Problem details
Return the records below unchanged, covering the stretch from the line containing "pose: elev=220.5 azim=258.9" through the line containing "Dot at: (32, 453)", and leave out the pictures.

#### Records for the exercise ####

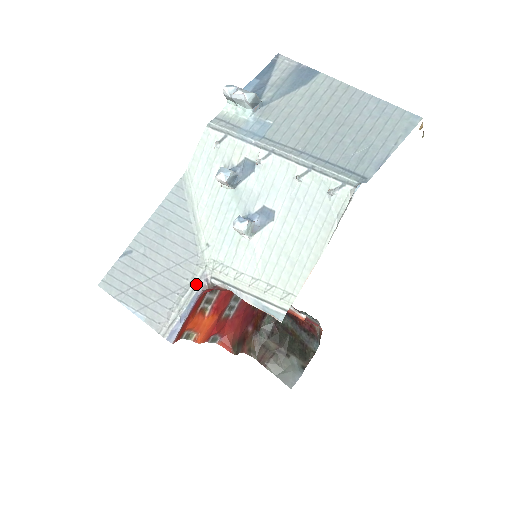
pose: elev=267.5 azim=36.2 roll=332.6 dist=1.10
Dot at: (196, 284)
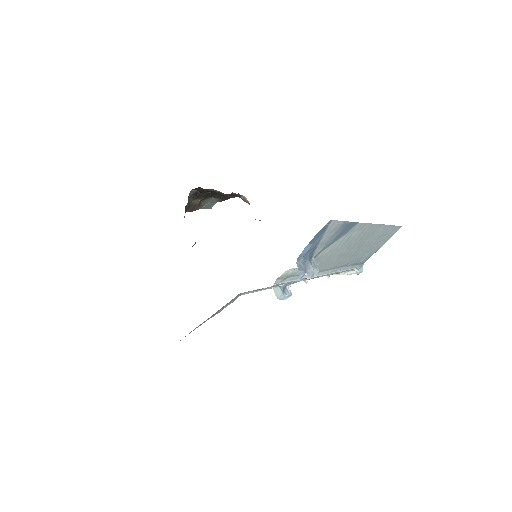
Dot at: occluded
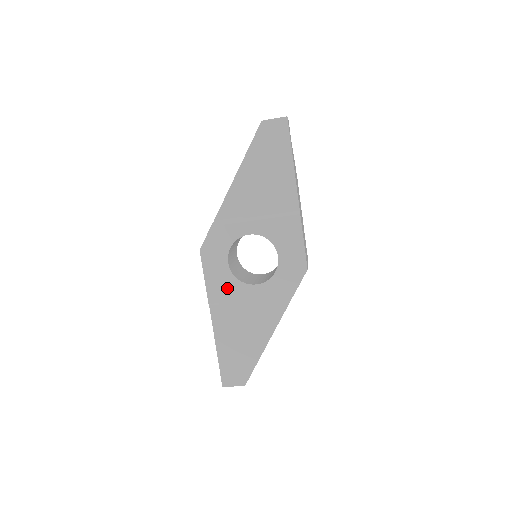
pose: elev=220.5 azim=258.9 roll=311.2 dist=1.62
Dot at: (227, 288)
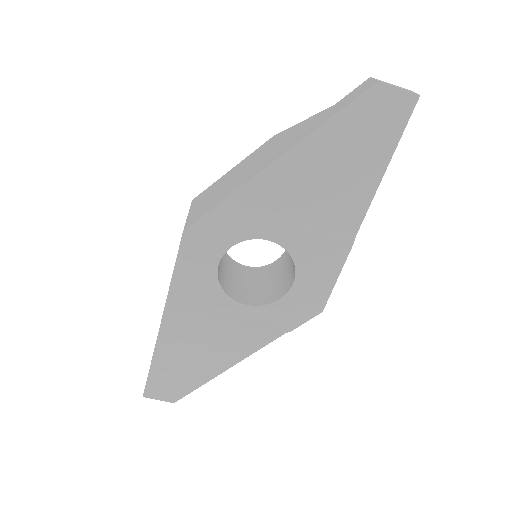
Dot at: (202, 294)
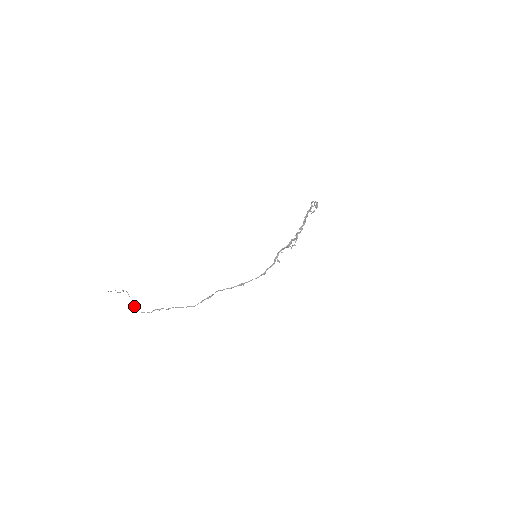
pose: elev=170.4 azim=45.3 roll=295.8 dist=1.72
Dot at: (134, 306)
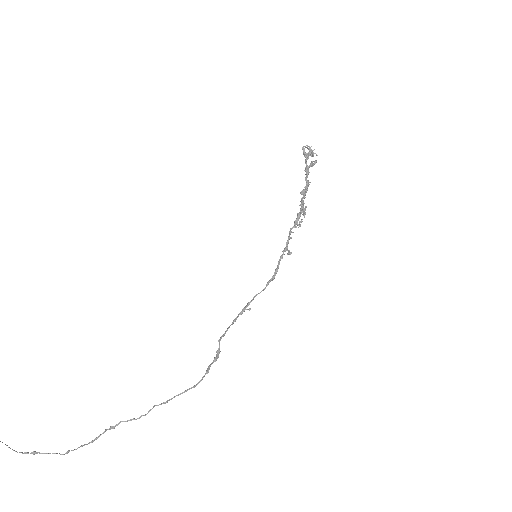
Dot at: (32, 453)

####
#### Records for the exercise ####

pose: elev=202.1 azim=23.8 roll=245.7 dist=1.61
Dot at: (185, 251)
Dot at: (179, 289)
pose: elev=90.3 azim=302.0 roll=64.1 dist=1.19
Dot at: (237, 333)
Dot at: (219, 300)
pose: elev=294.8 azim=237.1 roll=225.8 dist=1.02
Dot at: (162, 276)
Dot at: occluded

####

Task solution
pose: elev=220.5 azim=258.9 roll=311.2 dist=1.62
Dot at: (227, 288)
Dot at: (202, 294)
pose: elev=170.4 azim=45.3 roll=295.8 dist=1.72
Dot at: (134, 306)
Dot at: (32, 453)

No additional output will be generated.